Los recuerdos también asaltan a Gauguin: los de la lejana Bretaña, por ejemplo, donde creyó que encontraría "las raíces del mundo primitivo que la civilización parisina resecó", o de Arlés, donde, con el Holandés Loco, pretendió fundar la escuela pictórica que refrescaría el arte europeo, o aquellos, nefastos, de cuando su madre, Aline, lo abandonó en un internado para irse a París, o aquellos en Panamá, al servicio de la marina francesa, donde quizá contrajera "la enfermedad impronunciable".

Ahora bien, los lazos entre ambas historias son muy estrechos, y a diferencia de lo que ha señalado Rafael Conte como único defecto de la obra, no se trataría de dos grandes novelas sino de una sola. No solo la consanguinidad, la beligerancia, el idealismo o la falta de ambición material se traspapelan de un personaje a otro, de una ficción a otra, en forma de vasos comunicantes, sino también las menudencias del día a día, creando la vaga ilusión de una unidad escurridiza que a veces da la sensación de obrar el milagro de la coincidencia.

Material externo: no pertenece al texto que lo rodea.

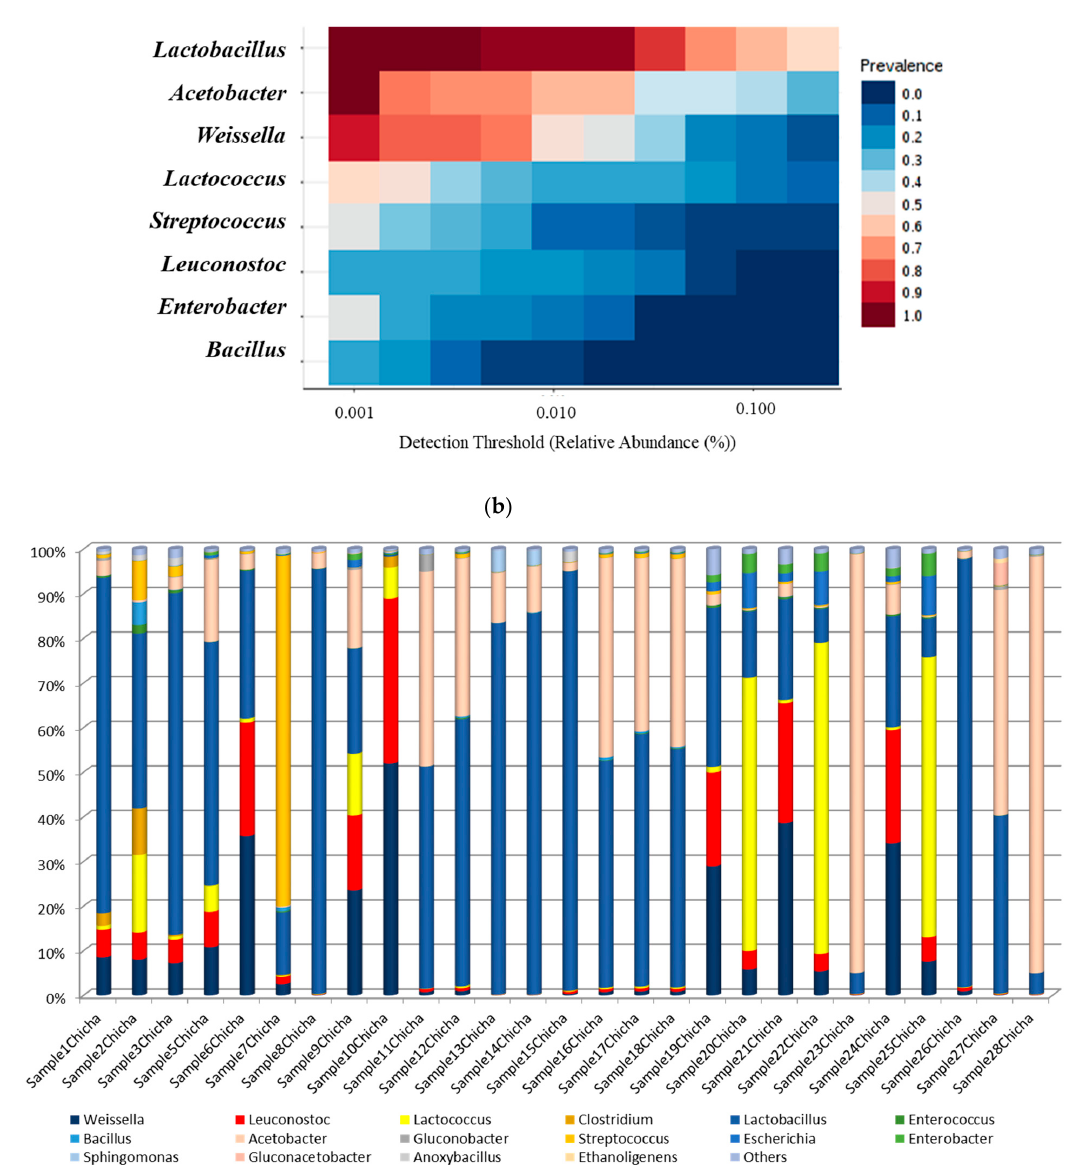
Figure 5. Core community ( a ) and distribution ( b ) at genus level of dominant bacteria colonizing chicha samples.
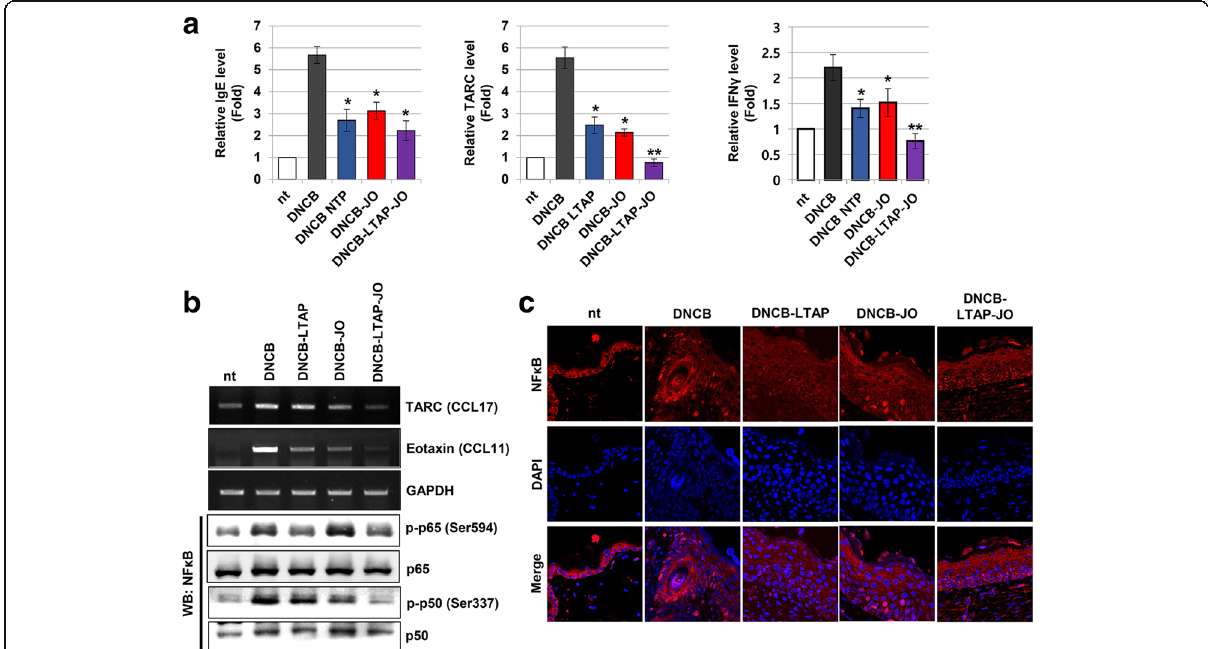
Fig. 5 The effect of LTAP-JO on DNCB-mediated molecular and biological changes in the skin lesion. ( a ) The levels of IgE, TARC, and IFN γ in the dorsal skin tissues of mice were measured using an ELISA kit. Data are shown as the relative level of the proteins, and represents the mean ± SEM ( n = 5). Means with the symbols (*, **) indicate significant differences ( p < 0.05). ( b ) The result of the RT-PCR and Western Blot assay using the skin tissues. Data shown are representatives of 4 independent experiments. ( c ) The location of NF κ B in the skin tissue was monitored by an immunofluorescence assay against NF κ B. Photographs were taken under a confocal microscope at 400× magnification. Data shown are the representatives of each group of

Pero además de estos vínculos hay uno que llama poderosamente la atención: la importancia que tiene en la obra la feminidad. La rebeldía con la que Flora Tristán se enfrenta contra las injusticias que sufren las mujeres, demuestra a los burgueses que su género es capaz de luchar y plantar cara con coraje y entereza. Paralelamente, aquella tercera tendencia de preferencia sexual que la cultura maorí permite y respeta (y que la colonia no pudo eliminar), es decir los mahus, los taha’ata vahine que tan sugerentes resultaron para Gauguin y con los que llenó sus cuadros, es un claro ejemplo (como la libertad en el amor de pareja) de la superioridad de la cultura supuestamente primitiva sobre la supuestamente civilizada. Las vidas de Flora Tristán y Paul Gauguin continuamente revelan que todo lo que tienen de femenino -o gran parte, para los quisquillosos- es todo lo que nuestro ser tiene de rebelde. El espíritu que ambos protagonistas alientan para emanciparse de nuestra pobre cultura de poder es el mismo que esta, para amansarnos, trata de aplastar. Novelar esta lucha es, sospecho, la segunda gran ambición que perseguía Mario Vargas Llosa con esta fabulosa historia. EEU.